12 Im vorliegenden Fall stellte die Revisionswerberin am 24. August 2021 bei der Österreichischen Botschaft in Skopje einen Antrag auf Erteilung des Aufenthaltstitels „Niederlassungsbewilligung Angehöriger“ und legte dem Antrag ein Schreiben Dris. KH vom 11. August 2021 bei. In diesem Schreiben hielt der Arzt abschließend fest, dass die geistige Leistungsfähigkeit der 59 jährigen Revisionswerberin aufgrund ihres körperlichen und geistigen Zustandes in Verbindung mit ihrer schlechten Ausbildung vermindert sei, sodass sie in dieser Hinsicht kaum in der Lage sei, Neues zu lernen. Infolgedessen kam Dr. KH zu dem Schluss, dass der Revisionswerberin der Erwerb der erforderlichen Deutschkenntnisse auf Niveau A1 nicht möglich bzw. nicht zumutbar sei.

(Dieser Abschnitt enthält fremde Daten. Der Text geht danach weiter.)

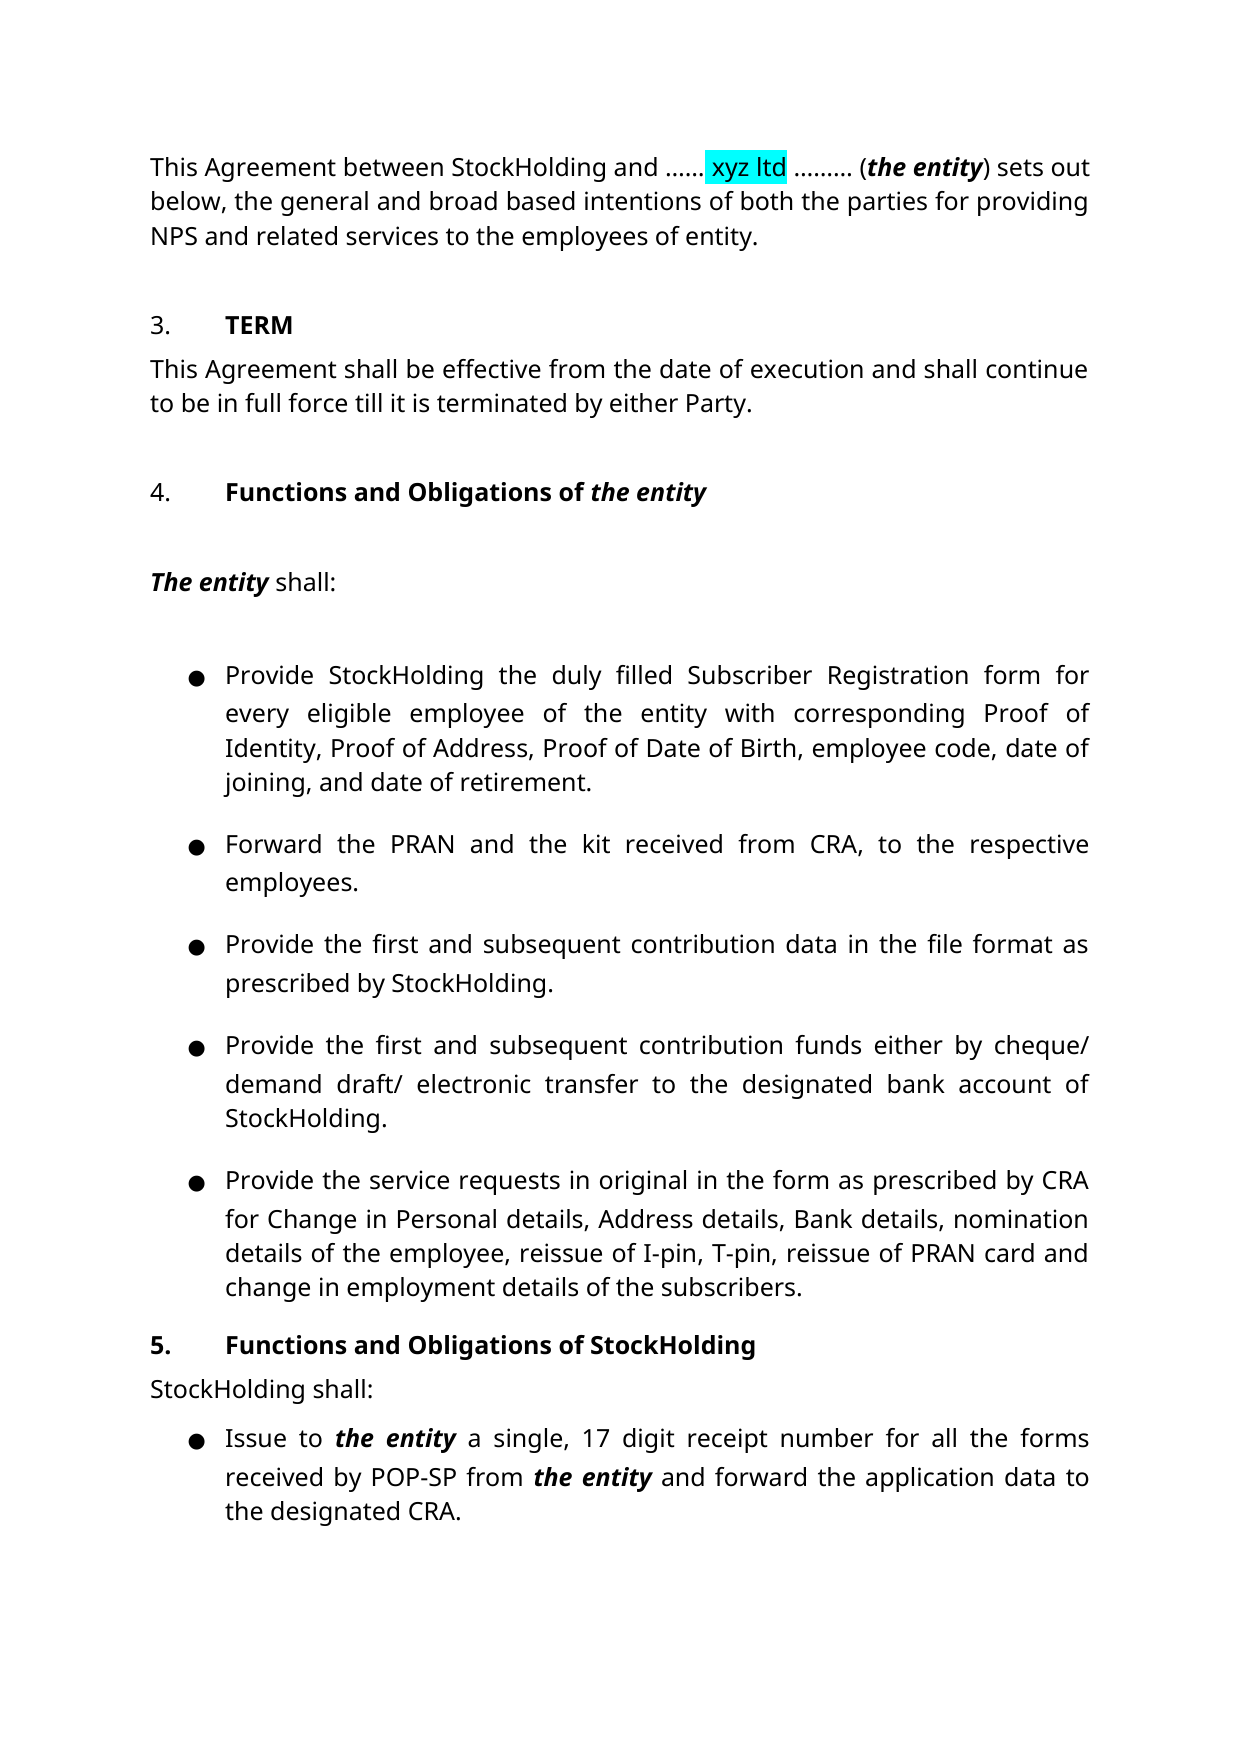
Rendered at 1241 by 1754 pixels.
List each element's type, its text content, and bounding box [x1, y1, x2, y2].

list Issue to the entity a single, 17 digit receipt number for all the forms received by POP-SP from the entity and forward the application data to the designated CRA. [187, 1417, 1090, 1527]
list Provide the first and subsequent contribution funds either by cheque/ demand draft/ electronic transfer to the designated bank account of StockHolding. [187, 1024, 1090, 1134]
text This Agreement shall be effective from the date of execution and shall continue to be in full force till it is terminated by either Party. [150, 352, 1090, 420]
list Provide the first and subsequent contribution data in the file format as prescribed by StockHolding. [187, 923, 1090, 1000]
list Provide StockHolding the duly filled Subscriber Registration form for every eligible employee of the entity with corresponding Proof of Identity, Proof of Address, Proof of Date of Birth, employee code, date of joining, and date of retirement. [187, 653, 1090, 798]
text 3. TERM [150, 307, 1090, 341]
list Forward the PRAN and the kit received from CRA, to the respective employees. [187, 822, 1090, 899]
text This Agreement between StockHolding and …… ……… (the entity) sets out below, the general and broad based intentions of both the parties for providing NPS and related services to the employees of entity. [150, 150, 1090, 252]
text 5. Functions and Obligations of StockHolding [150, 1327, 1090, 1361]
text StockHolding shall: [150, 1372, 1090, 1406]
text The entity shall: [150, 564, 1090, 598]
text 4. Functions and Obligations of the entity [150, 475, 1090, 509]
list Provide the service requests in original in the form as prescribed by CRA for Change in Personal details, Address details, Bank details, nomination details of the employee, reissue of I-pin, T-pin, reissue of PRAN card and change in employment details of the subscribers. [187, 1158, 1090, 1303]
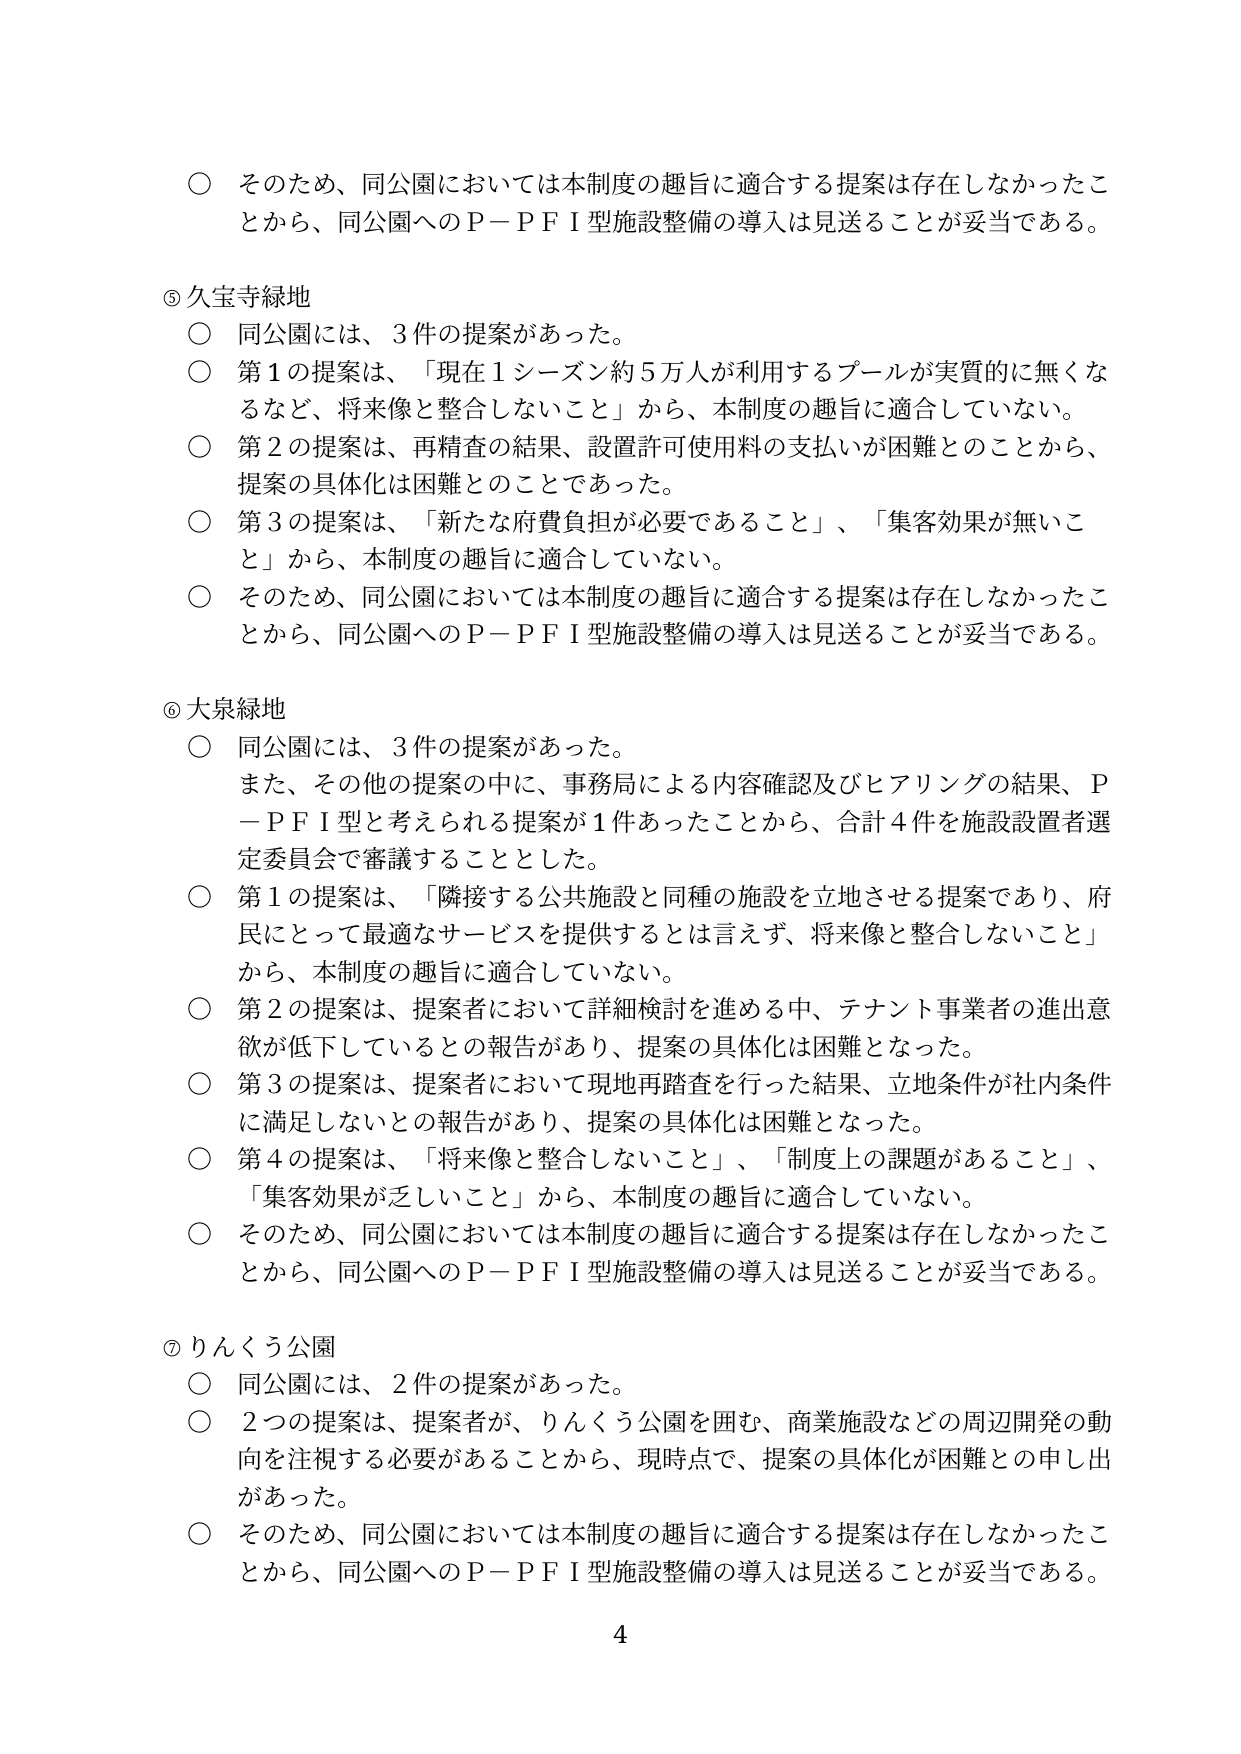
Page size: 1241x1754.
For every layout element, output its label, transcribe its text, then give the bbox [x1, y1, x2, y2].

text 〇 同公園には、２件の提案があった。 [162, 1364, 1128, 1402]
text ⑤久宝寺緑地 [162, 277, 1128, 314]
text 〇 第1の提案は、「現在１シーズン約５万人が利用するプールが実質的に無くなるなど、将来像と整合しないこと」から、本制度の趣旨に適合していない。 [187, 352, 1128, 427]
text ⑥大泉緑地 [162, 689, 1128, 727]
text 〇 そのため、同公園においては本制度の趣旨に適合する提案は存在しなかったことから、同公園へのＰ－ＰＦＩ型施設整備の導入は見送ることが妥当である。 [187, 164, 1128, 239]
text 〇 第２の提案は、提案者において詳細検討を進める中、テナント事業者の進出意欲が低下しているとの報告があり、提案の具体化は困難となった。 [187, 989, 1128, 1064]
text また、その他の提案の中に、事務局による内容確認及びヒアリングの結果、Ｐ－ＰＦＩ型と考えられる提案が1件あったことから、合計４件を施設設置者選定委員会で審議することとした。 [237, 764, 1128, 877]
text 〇 第３の提案は、「新たな府費負担が必要であること」、「集客効果が無いこと」から、本制度の趣旨に適合していない。 [187, 502, 1128, 577]
text 〇 ２つの提案は、提案者が、りんくう公園を囲む、商業施設などの周辺開発の動向を注視する必要があることから、現時点で、提案の具体化が困難との申し出があった。 [187, 1402, 1128, 1514]
text 〇 そのため、同公園においては本制度の趣旨に適合する提案は存在しなかったことから、同公園へのＰ－ＰＦＩ型施設整備の導入は見送ることが妥当である。 [187, 1514, 1128, 1589]
text 〇 第３の提案は、提案者において現地再踏査を行った結果、立地条件が社内条件に満足しないとの報告があり、提案の具体化は困難となった。 [187, 1064, 1128, 1139]
text 〇 そのため、同公園においては本制度の趣旨に適合する提案は存在しなかったことから、同公園へのＰ－ＰＦＩ型施設整備の導入は見送ることが妥当である。 [187, 577, 1128, 652]
text ⑦りんくう公園 [162, 1327, 1128, 1364]
text 〇 第２の提案は、再精査の結果、設置許可使用料の支払いが困難とのことから、提案の具体化は困難とのことであった。 [187, 427, 1128, 502]
text 〇 同公園には、３件の提案があった。 [162, 727, 1128, 764]
text 〇 第１の提案は、「隣接する公共施設と同種の施設を立地させる提案であり、府民にとって最適なサービスを提供するとは言えず、将来像と整合しないこと」から、本制度の趣旨に適合していない。 [187, 877, 1128, 989]
text 〇 第４の提案は、「将来像と整合しないこと」、「制度上の課題があること」、「集客効果が乏しいこと」から、本制度の趣旨に適合していない。 [187, 1139, 1128, 1214]
text 〇 同公園には、３件の提案があった。 [162, 314, 1128, 352]
text 〇 そのため、同公園においては本制度の趣旨に適合する提案は存在しなかったことから、同公園へのＰ－ＰＦＩ型施設整備の導入は見送ることが妥当である。 [187, 1214, 1128, 1289]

13 Im vorliegenden Verfahren wurde weder von der belangten Behörde noch vom Verwaltungsgericht in Frage gestellt, dass Dr. KH als Vertrauensarzt der Österreichischen Botschaft in Skopje tätig ist.
14Der Verwaltungsgerichtshof hat darauf hingewiesen, dass der Gesetzgeber bereits durch die Anordnung einer Prüfung auf Basis eines Gutachtens eines Amtsarztes oder Vertrauensarztes in § 21a Abs. 4 Z 2 NAG implizit zum Ausdruck gebracht hat, dass ein solcher Arzt allenfalls unter Heranziehung einer ergänzenden fachlichen Expertise (etwa Beischaffung von fachärztlichen Befunden bzw. Stellungnahmen)grundsätzlich zu einer solchen Begutachtung in der Lage ist (vgl. VwGH 8.2.2022, Ra 2021/22/0190).
15Vor dem Hintergrund, dass die Revisionswerberin ihren Erstantrag zutreffend (vgl. § 21 Abs. 1 NAG) bei der Österreichischen Botschaft in Skopje gestellt und zum Nachweis der medizinischen Unzumutbarkeit der Erbringung der erforderlichen Deutschkenntnisse wie vom Gesetzgeber vorgesehenein Gutachten eines Vertrauensarztes iSd § 21a Abs. 4 Z 2 NAG vorgelegt hatte, in dem ihr eine Unzumutbarkeit im genannten Sinn attestiert wurde, hätte sich das Verwaltungsgericht (und auch die belangte Behörde) nicht auf den Standpunkt, dass die Begutachtung des Vertrauensarztes unschlüssig sei und nicht den Anforderungen eines Sachverständigengutachtens entspreche, zurückziehen und ihm somit von vornherein jeglichen Beweiswert absprechen dürfen. Vielmehr wäre es in einem Fall, in dem ein Gutachten eines Vertrauensarztes einer österreichischen Berufsvertretungsbehörde etwaige Unvollständigkeiten oder Unschlüssigkeiten aufweist, gehalten gewesen, zur Schaffung einer einwandfreien Entscheidungsgrundlage Ergänzungen durchzuführen oder allenfalls eine weitere fachliche Expertise heranzuziehen.
16Da das Verwaltungsgericht aufgrund einer unrichtigen Rechtsansicht demnach die für eine Beurteilung nach § 21a Abs. 4 Z 2 NAG erforderlichen Ergänzungen und Feststellungen unterlassen hat, war das angefochtene Erkenntnis wegen Rechtswidrigkeit seines Inhalts gemäß § 42 Abs. 2 Z 1 VwGG aufzuheben.
17Die Entscheidung über den Aufwandersatz stützt sich auf die §§ 47 ff VwGG in Verbindung mit der VwGHAufwandersatzverordnung 2014. Das auf Ersatz der Umsatzsteuer gerichtete Mehrbegehren der Revisionswerberin war abzuweisen, weil in dem in der genannten Verordnung vorgesehenen Pauschalbetrag die Umsatzsteuer bereits enthalten ist (vgl. etwa VwGH 27.2.2024, Ra 2024/22/0003, mwN).